The hotel restaurant also had a tropical theme, with wicker chairs with bright floral prints. The menu was quite ambitious, but it was obvious they were in over their heads.

The first time we went there, we had a very young waitress, who had obviously just started working there.

Us (reading from the menu): What’s the soup du jour?

Waitress (brightly): Oh! That’s the soup of the day!

(She had obviously learned this interesting fact the day before).

I made the mistake of ordering stuffed quails. They arrived about an hour later. They were still frozen inside, having obviously been microwaved (and not long enough). Some of my friends’ orders were the same.

Still, it was the best place in town.

I’ve mentioned this earlier but it’s not turning up in the search.

There used to be this southern-style restaurant near my job, it was called Magnolia-something-or-other and I’d go in there to have a BBQ sandwich for lunch. The food was good and so was the service, except for the last time I was there. I got my soda okay but the food was another story. I ordered my usual sandwich and a side of baked beans, then I wait.
And wait.
And wait.

At around the 15-minute mark, I start looking around for my waiter, who scurries off into the kitchen when he notices me looking.
So, I wait.
And wait some more.

30 minutes after I ordered my lunch, I look around for my waiter again, intending to get the price of my soda so I can pay for it and go somewhere else that’ll serve me so I can get back to work on time. I find him, he says that I’ll be served “soon”, then he scurries into the kitchen.

“Soon” turned out to be five more minutes or so. And instead of beans, I get fries. I stopped liking their fries when they started mixing in sweet potatos, which is why I ordered the beans. So I sent my waiter back for my beans, and start eating my sandwich.

I end up back at my cubicle five minutes late and fire off an email to all ~7000 employees in the agency, letting them know about the abysmal service I had just endured.

Magnolia something-or-other closed soon after and was replaced with a much better barbecue restaurant. And they don’t have fried sweet potatos.

Seriously?

When Ivylad and I were dating, he’d get off from work late at night, so we’d hit a restaurant, usually about midnight, for a meal.

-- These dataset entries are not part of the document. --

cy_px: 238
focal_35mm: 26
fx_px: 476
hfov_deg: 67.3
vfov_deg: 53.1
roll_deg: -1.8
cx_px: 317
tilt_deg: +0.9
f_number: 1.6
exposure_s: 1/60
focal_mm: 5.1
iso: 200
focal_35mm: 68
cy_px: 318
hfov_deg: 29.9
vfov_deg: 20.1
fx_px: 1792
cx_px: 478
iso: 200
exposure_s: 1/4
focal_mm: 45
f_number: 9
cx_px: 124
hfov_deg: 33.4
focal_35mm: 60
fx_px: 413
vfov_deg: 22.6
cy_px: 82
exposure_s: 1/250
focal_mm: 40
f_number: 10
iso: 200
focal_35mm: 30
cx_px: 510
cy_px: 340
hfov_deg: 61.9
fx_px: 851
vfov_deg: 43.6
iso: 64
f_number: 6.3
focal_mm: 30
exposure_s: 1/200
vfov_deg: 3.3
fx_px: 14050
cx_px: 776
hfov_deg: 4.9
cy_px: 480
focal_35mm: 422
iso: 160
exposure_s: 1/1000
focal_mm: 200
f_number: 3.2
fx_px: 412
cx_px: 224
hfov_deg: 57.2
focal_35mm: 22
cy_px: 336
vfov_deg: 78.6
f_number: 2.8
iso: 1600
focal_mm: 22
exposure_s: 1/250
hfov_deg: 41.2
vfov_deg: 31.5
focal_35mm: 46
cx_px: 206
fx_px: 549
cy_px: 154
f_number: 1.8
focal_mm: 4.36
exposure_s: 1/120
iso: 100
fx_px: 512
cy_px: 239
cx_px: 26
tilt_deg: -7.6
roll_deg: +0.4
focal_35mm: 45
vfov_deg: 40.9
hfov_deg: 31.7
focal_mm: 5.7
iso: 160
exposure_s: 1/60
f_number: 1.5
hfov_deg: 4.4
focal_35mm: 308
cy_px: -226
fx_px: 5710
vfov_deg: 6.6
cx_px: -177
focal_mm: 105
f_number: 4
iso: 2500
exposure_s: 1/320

We visited one place that we had gone to before. It looked like it had been the site of a bachelor party…the mat by the front door was all bunched up, there were many unbussed tables, and Ivylad and I were one of two couples there. Other than that the restaurant was empty.

We ordered a hamburger for him and a chicken sandwich for me…and waited, and waited, and waited. The restaurant was virtually empty. The waitress kept running back and forth from the kitchen, apologizing for the delay, but the cook was new. :confused:

45 minutes later, we gave up and tried another all night restaurant that we’d never been to. It was clean, the food was great, and the service prompt and helpful.

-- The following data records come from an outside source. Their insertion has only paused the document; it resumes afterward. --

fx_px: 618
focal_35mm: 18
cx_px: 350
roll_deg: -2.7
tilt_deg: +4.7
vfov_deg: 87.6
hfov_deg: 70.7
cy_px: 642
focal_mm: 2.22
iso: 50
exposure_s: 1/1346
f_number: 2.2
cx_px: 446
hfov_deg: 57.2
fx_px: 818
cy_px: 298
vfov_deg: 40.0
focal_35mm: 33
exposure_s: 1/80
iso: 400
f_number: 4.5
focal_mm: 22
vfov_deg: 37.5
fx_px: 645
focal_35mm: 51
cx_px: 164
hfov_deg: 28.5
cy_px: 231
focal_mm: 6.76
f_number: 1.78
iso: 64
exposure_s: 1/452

I’ll give you one from the other side, when I was a waitress. The management made a huge error and didn’t order enough food…for Mother’s Day. We were swamped, people waiting an hour or more for a table only to be told we were out of everything. And I mean everything.

In the restaurant biz, there’s usually a whiteboard in the kitchen to write up the “86” foods. “86” means you’re out. You glance up there as you run in and out, so you’ll know if your table orders cheesecake you’ll be able to tell them you’re out of the strawberry topping but not the blueberry.

The whiteboard on that day was covered in 86’d items. We ran out of steak. We ran out of baked potatoes. We ran out of rolls. We ran out of those tinfoil butter packs. We ran out of shrimp, for God’s sake, and we were a seafood restaurant! I felt so bad for the customers. One table was venting to me about how long they had waited only to be told by me that we were out of virtually every item they wanted. I told them I completely sympathized, I was pretty disgusted too, and if they never came back I wouldn’t blame them.

We had to close an hour early because of that clusterfuck. How the manager didn’t get fired I’ll never know.